- **Page extract**
It's been 10 years. Ten years ago, BNP Paribas suspended withdrawals and investments in three of its specializing in subprime loans and the European Central Bank made an emergency $112bn loan to banks in Europe. The financial crisis was born.

A decade on, insiders say the job of credit traders at investment banks has changed beyond all recognition. It's not just the elimination of proprietary trading at U.S. banks under the Volcker Rule. It's also the big changes to market dynamics resulting from the central banks' intervention in bond markets. And in particular, it's the role played by the European Central Bank (ECB) with its refinancing operation and €2.3 trillion asset purchase programme (quantitative easing) initiative. If you work in credit trading now, the ECB has changed everything. 

Louis Gargour, CIO at credit-focused hedge fund LNG Capital and a former credit trader at J.P. Morgan and Goldman Sachs with 33 years' credit trading experience, says a whole generation of traders have come of age in the artificial market conditions engendered by the ECB. “A lot of the guys in the market now started out in 2009," says Gargour. "They’ve been doing this for one credit cycle and all that time they’ve been buyers with the ECB behind them....What happens when the ECB disappears?"

With the ECB as the "thousand pound gorilla" buying up trillions of euros of bonds in the market, Gargour argues that credit traders' job has been reduced to reading the ECB's publicly available information on its purchasing criteria and ensuring they buy the bonds ECB is targeting in order to sell them to clients who can make a profit: "It's been a free ride."

A former Barclays credit trader, says the ECB's impact has been to create a single "general buyer" which no bank in the market has ever challenged. "Prices rose and yields dropped and here we are. Volatility has fallen as there's always a backstop bid from the ECB... Few credit traders therefore now know what volatile trading is like, or long term sell-offs."

Today's traders are lazy agrees another veteran J.P. Morgan credit trader: "They have an idea what they ECB will buy and they buy that and pass it on. They just trade against whatever the ECB is buying. It's working against an order, which is exactly what we were taught not to do."

- **Given entries**
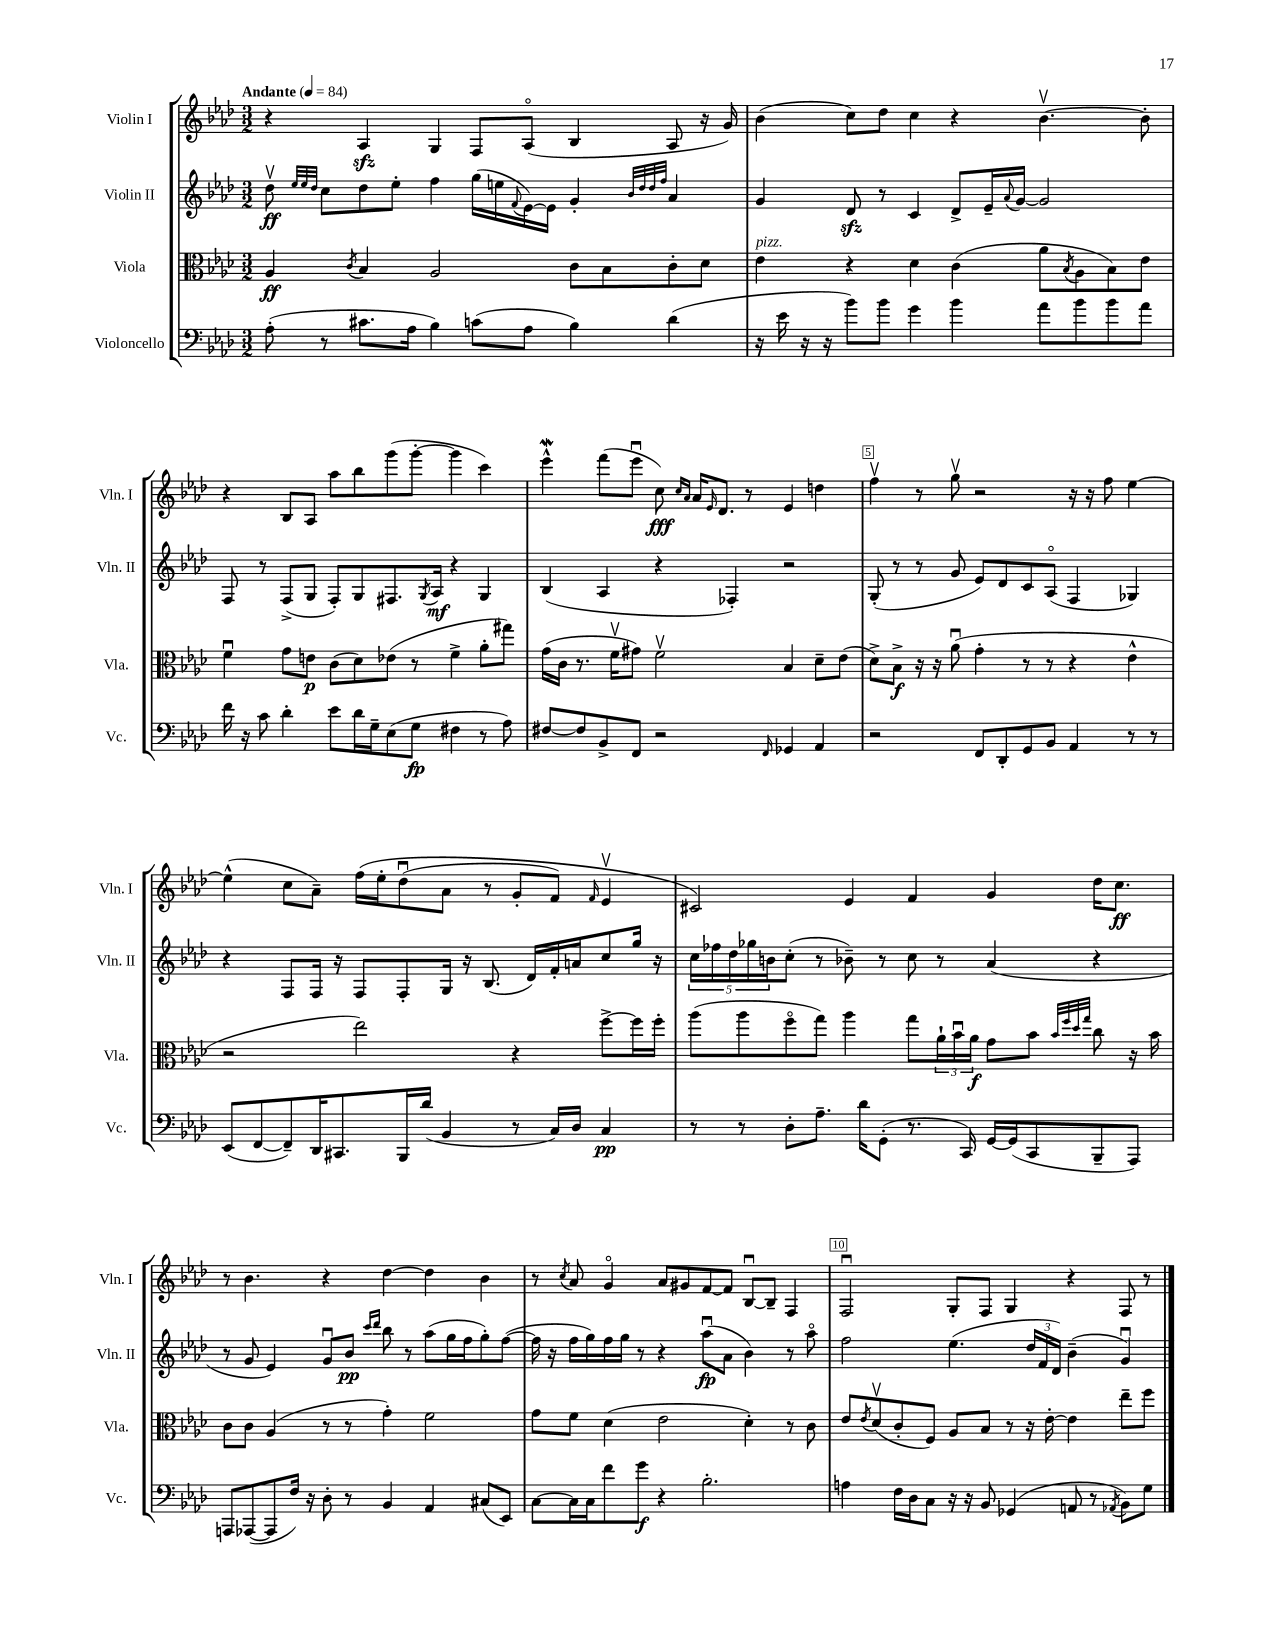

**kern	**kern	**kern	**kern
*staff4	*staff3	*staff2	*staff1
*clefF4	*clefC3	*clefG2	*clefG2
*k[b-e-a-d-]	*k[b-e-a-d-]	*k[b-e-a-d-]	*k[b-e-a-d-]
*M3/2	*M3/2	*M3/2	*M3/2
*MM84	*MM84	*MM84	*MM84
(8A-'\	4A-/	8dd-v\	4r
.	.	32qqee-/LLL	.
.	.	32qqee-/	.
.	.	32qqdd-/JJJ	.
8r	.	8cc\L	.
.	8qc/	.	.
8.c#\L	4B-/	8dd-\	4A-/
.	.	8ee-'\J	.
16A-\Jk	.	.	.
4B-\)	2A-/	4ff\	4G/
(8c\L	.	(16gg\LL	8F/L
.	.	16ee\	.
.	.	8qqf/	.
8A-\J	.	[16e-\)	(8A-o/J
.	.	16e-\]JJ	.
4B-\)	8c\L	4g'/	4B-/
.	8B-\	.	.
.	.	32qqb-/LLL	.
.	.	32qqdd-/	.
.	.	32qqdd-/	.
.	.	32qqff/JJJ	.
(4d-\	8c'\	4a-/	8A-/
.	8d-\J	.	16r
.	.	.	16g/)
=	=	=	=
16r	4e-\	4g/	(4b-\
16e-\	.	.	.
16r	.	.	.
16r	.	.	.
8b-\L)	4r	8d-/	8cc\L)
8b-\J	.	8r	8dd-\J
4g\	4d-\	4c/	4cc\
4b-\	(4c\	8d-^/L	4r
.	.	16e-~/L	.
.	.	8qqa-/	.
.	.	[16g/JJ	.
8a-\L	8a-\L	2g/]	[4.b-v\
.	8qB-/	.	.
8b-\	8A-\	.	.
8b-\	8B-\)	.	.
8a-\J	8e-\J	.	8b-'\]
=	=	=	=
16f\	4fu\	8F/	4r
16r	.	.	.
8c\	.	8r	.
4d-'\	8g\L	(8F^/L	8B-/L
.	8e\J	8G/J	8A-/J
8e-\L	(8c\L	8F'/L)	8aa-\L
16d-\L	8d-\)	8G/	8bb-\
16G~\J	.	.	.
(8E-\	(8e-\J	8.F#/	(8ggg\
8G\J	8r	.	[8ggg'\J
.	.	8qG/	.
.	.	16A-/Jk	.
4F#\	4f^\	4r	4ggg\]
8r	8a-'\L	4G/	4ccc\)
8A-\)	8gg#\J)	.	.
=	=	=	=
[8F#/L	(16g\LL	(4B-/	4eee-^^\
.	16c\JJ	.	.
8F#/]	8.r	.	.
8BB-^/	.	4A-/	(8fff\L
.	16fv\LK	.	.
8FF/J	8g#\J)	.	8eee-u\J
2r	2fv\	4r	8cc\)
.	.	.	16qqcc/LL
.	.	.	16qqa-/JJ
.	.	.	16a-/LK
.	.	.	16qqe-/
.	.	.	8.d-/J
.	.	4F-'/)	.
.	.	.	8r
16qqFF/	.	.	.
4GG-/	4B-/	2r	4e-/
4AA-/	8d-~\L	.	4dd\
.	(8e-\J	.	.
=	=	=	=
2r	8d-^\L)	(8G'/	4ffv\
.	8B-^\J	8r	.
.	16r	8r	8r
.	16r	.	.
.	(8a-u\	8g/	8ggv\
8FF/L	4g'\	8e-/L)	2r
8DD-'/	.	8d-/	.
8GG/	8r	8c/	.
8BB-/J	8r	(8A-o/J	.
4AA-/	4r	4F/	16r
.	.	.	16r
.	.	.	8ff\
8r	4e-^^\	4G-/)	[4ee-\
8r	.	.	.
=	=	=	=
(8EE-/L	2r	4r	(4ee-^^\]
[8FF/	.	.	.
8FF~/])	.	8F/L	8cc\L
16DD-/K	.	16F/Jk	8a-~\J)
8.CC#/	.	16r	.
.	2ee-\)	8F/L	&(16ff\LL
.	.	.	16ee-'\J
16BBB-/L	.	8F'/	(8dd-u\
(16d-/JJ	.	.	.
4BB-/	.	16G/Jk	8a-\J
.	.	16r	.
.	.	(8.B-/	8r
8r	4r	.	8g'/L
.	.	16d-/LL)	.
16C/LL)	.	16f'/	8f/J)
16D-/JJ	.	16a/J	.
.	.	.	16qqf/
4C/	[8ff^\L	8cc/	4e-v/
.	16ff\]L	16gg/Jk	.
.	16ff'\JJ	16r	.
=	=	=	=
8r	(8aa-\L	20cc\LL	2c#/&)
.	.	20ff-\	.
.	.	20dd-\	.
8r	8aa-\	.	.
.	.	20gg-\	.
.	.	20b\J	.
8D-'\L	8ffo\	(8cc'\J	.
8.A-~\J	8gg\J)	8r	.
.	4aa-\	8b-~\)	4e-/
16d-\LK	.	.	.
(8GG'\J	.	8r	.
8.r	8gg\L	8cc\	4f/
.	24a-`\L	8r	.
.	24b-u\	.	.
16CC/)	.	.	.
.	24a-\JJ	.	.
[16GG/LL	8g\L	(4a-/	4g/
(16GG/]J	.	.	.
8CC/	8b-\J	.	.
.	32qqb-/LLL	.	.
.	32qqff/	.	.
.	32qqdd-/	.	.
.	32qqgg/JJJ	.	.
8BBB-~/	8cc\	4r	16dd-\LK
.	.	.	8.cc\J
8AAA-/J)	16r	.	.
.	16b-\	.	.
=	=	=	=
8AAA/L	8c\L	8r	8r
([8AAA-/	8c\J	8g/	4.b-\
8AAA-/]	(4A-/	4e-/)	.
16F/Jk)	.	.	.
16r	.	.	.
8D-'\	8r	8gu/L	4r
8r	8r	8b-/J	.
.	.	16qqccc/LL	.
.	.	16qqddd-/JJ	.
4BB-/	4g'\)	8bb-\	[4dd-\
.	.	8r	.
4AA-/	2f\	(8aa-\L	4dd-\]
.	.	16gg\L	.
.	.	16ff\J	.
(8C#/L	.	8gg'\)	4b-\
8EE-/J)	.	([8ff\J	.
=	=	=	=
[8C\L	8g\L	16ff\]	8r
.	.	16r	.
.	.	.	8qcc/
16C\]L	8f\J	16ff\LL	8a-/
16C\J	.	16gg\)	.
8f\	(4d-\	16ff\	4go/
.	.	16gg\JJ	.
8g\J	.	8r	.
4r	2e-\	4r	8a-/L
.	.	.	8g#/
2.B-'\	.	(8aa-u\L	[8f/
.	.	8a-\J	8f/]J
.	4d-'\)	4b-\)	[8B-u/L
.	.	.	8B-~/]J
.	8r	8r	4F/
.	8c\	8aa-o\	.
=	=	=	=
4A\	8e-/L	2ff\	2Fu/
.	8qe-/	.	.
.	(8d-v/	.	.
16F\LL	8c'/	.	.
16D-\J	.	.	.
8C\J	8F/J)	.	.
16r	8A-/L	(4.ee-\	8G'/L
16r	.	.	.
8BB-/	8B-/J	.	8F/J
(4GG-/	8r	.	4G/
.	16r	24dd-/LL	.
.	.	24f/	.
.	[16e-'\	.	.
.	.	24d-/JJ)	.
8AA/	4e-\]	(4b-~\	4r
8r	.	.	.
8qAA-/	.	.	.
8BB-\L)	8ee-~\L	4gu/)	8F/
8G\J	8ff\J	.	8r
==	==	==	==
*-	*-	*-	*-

==

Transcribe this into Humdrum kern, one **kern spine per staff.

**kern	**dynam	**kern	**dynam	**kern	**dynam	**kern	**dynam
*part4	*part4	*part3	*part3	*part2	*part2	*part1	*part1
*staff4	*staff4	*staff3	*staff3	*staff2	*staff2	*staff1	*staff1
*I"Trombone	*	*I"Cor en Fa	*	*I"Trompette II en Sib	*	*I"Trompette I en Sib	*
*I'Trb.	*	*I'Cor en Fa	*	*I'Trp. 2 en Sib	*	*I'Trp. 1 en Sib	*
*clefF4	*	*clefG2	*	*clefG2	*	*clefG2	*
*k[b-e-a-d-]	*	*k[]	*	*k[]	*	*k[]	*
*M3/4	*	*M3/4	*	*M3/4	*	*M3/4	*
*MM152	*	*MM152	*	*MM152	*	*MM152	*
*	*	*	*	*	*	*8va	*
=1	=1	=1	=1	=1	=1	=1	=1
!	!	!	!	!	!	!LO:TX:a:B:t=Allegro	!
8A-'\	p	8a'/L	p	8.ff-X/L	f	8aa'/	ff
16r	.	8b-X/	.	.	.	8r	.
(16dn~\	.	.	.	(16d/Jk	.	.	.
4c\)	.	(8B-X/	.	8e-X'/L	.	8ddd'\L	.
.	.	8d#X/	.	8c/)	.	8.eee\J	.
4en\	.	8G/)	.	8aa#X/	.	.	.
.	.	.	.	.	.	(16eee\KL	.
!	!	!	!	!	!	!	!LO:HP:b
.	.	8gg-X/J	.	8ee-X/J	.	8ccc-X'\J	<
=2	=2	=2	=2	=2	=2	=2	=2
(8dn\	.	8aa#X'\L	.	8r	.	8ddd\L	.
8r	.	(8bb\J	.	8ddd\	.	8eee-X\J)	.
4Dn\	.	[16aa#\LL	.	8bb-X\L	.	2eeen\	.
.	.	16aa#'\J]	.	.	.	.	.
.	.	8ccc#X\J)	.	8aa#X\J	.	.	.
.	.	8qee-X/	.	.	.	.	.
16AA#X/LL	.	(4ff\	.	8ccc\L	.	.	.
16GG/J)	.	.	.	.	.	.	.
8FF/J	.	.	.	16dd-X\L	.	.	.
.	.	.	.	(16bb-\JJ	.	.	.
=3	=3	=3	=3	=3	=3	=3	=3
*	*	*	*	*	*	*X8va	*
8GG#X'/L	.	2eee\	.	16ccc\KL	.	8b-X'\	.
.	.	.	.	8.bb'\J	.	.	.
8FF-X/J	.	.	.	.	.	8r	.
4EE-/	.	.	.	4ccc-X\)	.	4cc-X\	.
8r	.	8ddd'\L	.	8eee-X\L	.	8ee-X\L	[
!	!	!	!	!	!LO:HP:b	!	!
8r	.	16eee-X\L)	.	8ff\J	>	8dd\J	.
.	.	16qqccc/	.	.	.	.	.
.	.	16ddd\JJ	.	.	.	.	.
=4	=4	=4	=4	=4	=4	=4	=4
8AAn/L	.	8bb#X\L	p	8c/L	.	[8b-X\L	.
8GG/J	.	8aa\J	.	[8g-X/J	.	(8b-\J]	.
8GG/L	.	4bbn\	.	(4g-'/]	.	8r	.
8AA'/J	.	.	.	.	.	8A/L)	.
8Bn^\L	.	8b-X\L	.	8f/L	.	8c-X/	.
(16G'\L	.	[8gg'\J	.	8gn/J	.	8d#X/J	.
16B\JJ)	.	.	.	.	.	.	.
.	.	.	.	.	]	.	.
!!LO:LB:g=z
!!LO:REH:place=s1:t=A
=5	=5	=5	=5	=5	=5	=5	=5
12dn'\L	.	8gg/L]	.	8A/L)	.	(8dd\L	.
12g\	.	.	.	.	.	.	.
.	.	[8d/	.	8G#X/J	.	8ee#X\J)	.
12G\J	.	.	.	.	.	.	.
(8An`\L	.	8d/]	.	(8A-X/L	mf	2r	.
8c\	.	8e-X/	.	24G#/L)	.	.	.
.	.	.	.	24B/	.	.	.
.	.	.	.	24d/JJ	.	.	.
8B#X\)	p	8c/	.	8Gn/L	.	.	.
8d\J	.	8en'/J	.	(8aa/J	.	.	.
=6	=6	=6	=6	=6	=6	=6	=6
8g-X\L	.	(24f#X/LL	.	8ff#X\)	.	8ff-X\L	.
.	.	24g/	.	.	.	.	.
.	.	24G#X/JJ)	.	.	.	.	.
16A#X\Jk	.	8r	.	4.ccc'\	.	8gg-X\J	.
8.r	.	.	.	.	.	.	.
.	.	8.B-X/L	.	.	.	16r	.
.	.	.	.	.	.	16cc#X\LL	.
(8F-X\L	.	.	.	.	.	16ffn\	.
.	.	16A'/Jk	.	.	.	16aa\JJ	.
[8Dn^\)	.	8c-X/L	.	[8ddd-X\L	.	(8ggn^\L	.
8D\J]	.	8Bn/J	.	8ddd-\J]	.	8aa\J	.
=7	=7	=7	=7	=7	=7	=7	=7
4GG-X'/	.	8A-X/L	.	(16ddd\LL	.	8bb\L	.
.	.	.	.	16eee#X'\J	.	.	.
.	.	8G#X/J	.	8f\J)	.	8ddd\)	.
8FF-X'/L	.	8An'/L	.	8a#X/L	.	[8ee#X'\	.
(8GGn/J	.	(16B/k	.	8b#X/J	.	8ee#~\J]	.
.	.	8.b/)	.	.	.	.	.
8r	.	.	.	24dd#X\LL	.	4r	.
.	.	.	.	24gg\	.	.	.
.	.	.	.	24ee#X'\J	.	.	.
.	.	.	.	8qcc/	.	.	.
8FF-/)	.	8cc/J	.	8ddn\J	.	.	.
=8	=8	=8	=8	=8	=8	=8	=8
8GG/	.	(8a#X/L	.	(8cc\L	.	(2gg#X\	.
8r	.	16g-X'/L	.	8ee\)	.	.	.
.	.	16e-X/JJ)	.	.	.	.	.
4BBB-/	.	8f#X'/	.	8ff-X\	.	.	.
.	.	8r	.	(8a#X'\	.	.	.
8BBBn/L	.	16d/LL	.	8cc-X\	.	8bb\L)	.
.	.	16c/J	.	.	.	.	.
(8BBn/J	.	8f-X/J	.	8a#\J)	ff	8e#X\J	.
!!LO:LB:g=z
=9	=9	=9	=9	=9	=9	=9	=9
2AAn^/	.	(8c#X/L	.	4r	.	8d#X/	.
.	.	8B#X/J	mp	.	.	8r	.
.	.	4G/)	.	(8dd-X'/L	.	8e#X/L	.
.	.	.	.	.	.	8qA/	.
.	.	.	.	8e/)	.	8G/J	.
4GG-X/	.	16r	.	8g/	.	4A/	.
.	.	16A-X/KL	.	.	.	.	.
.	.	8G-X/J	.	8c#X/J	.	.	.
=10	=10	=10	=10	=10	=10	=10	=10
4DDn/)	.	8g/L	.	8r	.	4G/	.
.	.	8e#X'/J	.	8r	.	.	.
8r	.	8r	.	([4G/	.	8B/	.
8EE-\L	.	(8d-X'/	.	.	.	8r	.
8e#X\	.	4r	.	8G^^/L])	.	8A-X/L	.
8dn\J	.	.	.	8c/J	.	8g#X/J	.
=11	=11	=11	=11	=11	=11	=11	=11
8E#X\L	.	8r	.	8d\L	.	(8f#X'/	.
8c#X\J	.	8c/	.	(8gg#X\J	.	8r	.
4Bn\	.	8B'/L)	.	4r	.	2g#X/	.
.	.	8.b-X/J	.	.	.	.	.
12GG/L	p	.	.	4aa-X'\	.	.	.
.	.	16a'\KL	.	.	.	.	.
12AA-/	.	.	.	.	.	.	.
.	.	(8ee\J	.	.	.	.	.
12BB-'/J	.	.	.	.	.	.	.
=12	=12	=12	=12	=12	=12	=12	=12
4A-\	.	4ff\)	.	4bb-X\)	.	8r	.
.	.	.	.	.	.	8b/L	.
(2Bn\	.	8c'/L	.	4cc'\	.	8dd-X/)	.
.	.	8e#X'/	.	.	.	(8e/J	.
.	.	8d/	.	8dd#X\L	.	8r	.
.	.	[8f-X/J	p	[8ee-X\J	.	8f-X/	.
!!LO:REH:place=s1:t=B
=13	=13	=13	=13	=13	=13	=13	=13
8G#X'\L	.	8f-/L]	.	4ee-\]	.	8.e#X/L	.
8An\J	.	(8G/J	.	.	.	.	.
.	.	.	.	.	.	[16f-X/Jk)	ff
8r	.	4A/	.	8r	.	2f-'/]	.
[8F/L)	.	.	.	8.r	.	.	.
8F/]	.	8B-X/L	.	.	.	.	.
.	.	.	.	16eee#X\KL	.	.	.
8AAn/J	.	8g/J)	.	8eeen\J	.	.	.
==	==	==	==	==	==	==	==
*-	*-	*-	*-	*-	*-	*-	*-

- **Exercise**
Transcribe the stretch of the credit trading article from "It's been 10" through "crisis was born.".

- **In response**
It's been 10 years. Ten years ago, BNP Paribas suspended withdrawals and investments in three of its specializing in subprime loans and the European Central Bank made an emergency $112bn loan to banks in Europe. The financial crisis was born.